Statisticians don’t like pie charts because they are inefficient; they communicate numerical information less effectively than other forms, and don’t show subtle differences well.  Sometimes the differences are sufficiently unsubtle that a pie chart works.

It’s still usually not ideal to show just the two extreme ends of a spectrum, just as it’s usually a bad idea to show just two points in a time series. Here’s the full spectrum, with data from EducationCounts



[The Herald has shown the detailed school ethnicity data before in other contexts, eg the decile drift story and graphics from Nicholas Jones and Harkanwal Singh last year]

I’ve used counts rather than percentages to emphasise the variation in student numbers between deciles. The pattern of Māori and Pacific representation is clearly different in this graph: the numbers of Pacific students fall off dramatically as you move up the ranking, but the numbers of Māori students stabilise. There are almost half as many Māori students in decile 10 as in decile 1, but only a tenth as many Pacific students.

If you’re interested in school diversity, the percentages are the right format, but if you’re interested in social stratification, you probably want to know how students of different ethnicities are distributed across deciles, so the absolute numbers are relevant.


August 6, 2015

Graph legends: ordering and context

I’m not going to make a regular habit of criticising the Herald’s Daily Pie — for a start, it only appears in the print version, which I don’t see.  Today’s one, though, illustrates a couple of issues in graph legends


The first issue is ordering. That’s almost trivial with just two values, but I actually found it distracting to have “South Island” at the top of the legend, especially when the corresponding red wedge is higher on the page than the blue wedge. I had to look twice to work out which wedge was which.  Reordering with “North Island” at the top would have helped, as would putting the labels on the pie (instead of the numbers).

Second, there’s the Note:

The total pigs number includes all other pigs such as mated gilts, baconers, porkers, and piglets still on the farm.
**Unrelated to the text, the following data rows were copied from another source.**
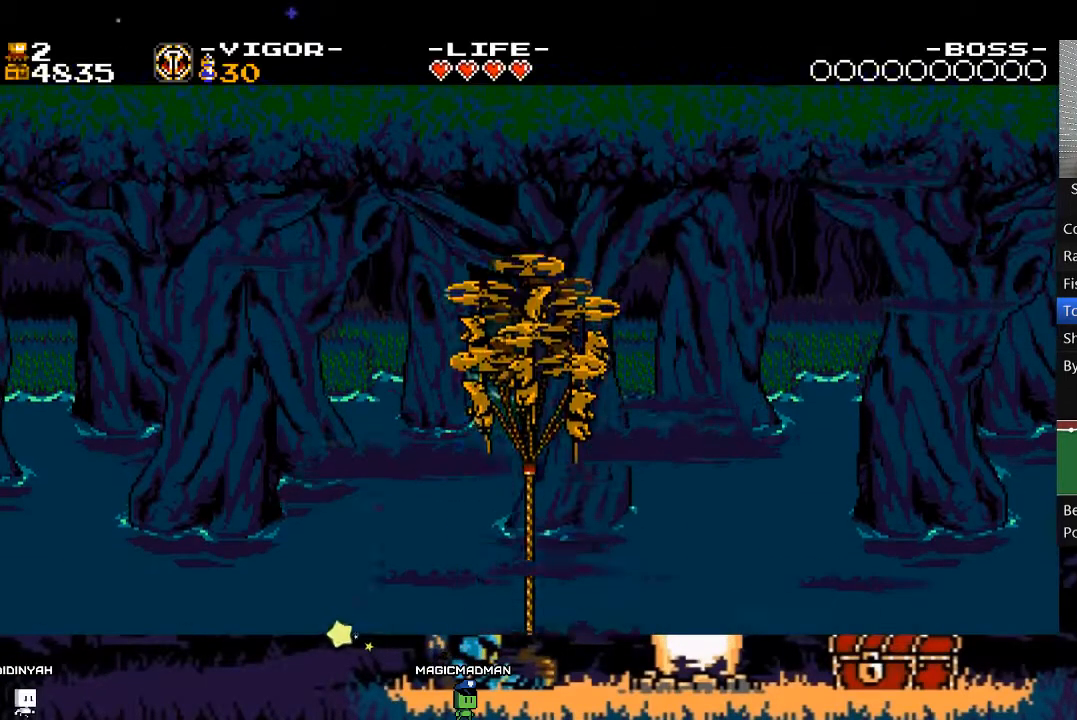
{"buttons": [], "events": [[83, "START", "up"], [350, "START", "down"], [417, "START", "up"]]}
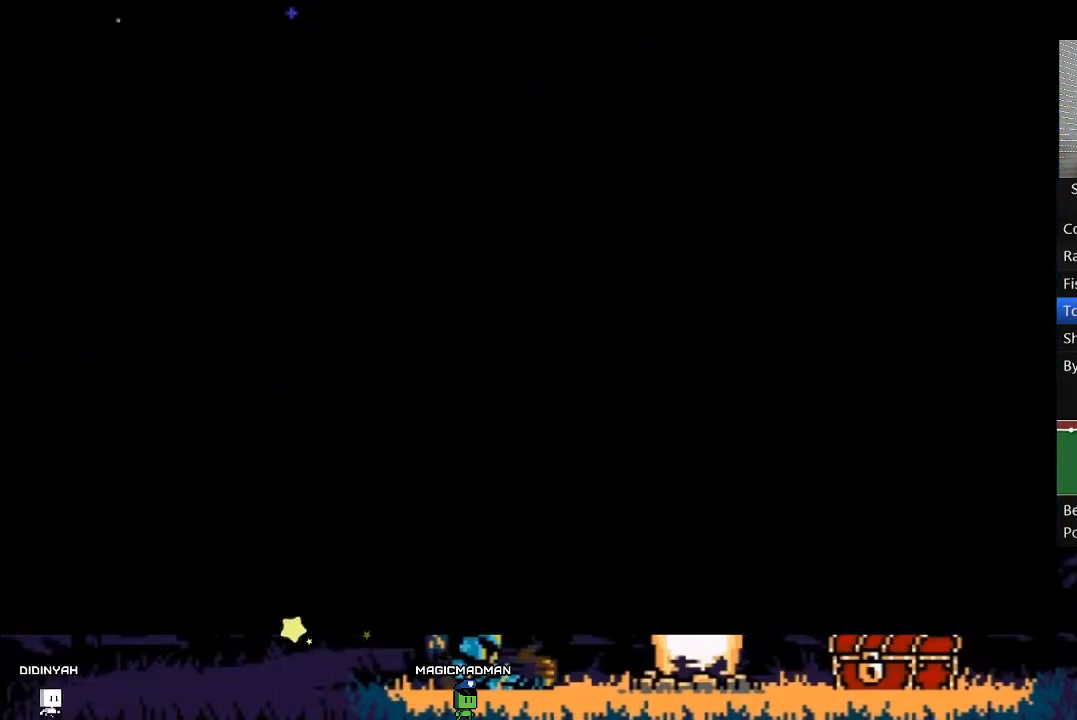
{"buttons": [], "events": []}
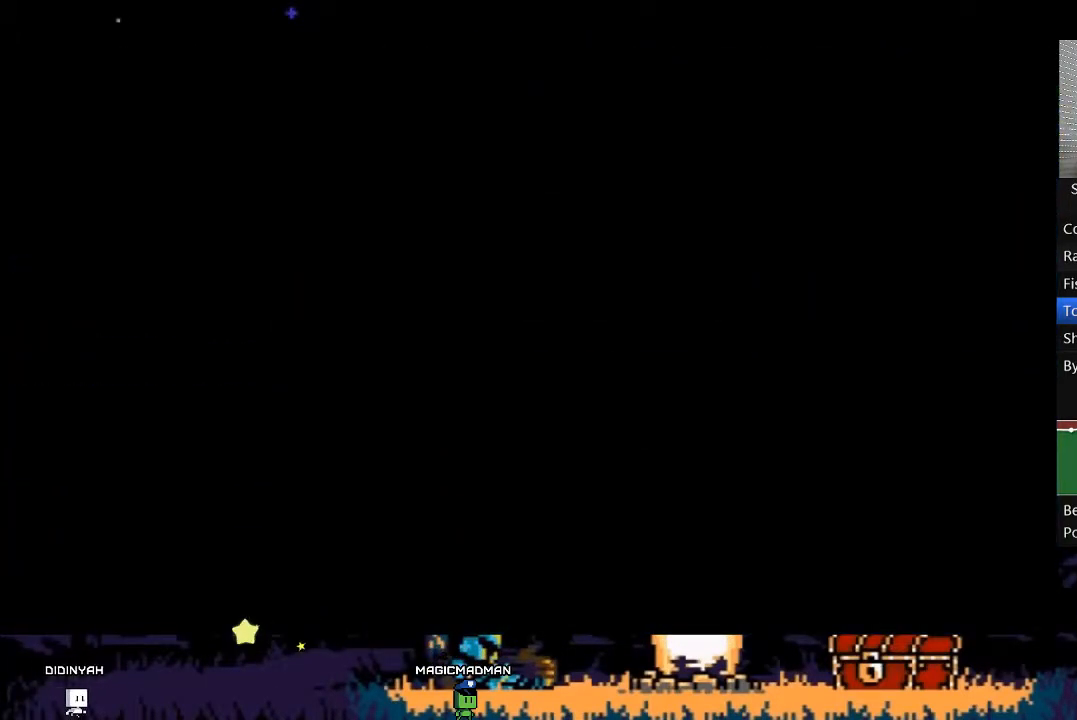
{"buttons": [], "events": []}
which comes directly from the StatsNZ table (of data from the Agricultural Production Survey). I know that, because these tables are the only place Google can find even the sub-phrase “such as mated gilts”.  In the context of the table, the note says that the “at June 30” columns for total pigs include the “Breeding sows (1-year-old and over)” given in earlier columns of the table, plus other categories that someone interested in the data would probably be familiar with. Without the earlier columns, the reaction should be “other than what?”.

Looking at the StatsNZ table you also learn the reason why “At June 30” in the title is important. The total “includes piglets still on the farm”, but not the much larger number of ex-piglets that have become part of the pork products industry: there were over 600,000 piglets weaned on NZ farms during the year, but only 287,000 pigs still on farms as of June 30.

August 2, 2015

Pie chart of the week

A year-old pie chart describing Google+ users. On the right are two slices that would make up a valid but pointless pie chart: their denominator is Google+ users. On the left, two slices that have completely different denominators: all marketers and all Fortune Global 100 companies.

On top of that, it’s unlikely that the yellow slice is correct, since it’s not clear what the relevant denominator even is. And, of course, though most of the marketers probably identify as male or female, it’s not clear how the Fortune Global 100 Companies would report their gender.


From @NoahSlater, via @LewSOS, originally from kwikturnmedia about 18 months ago.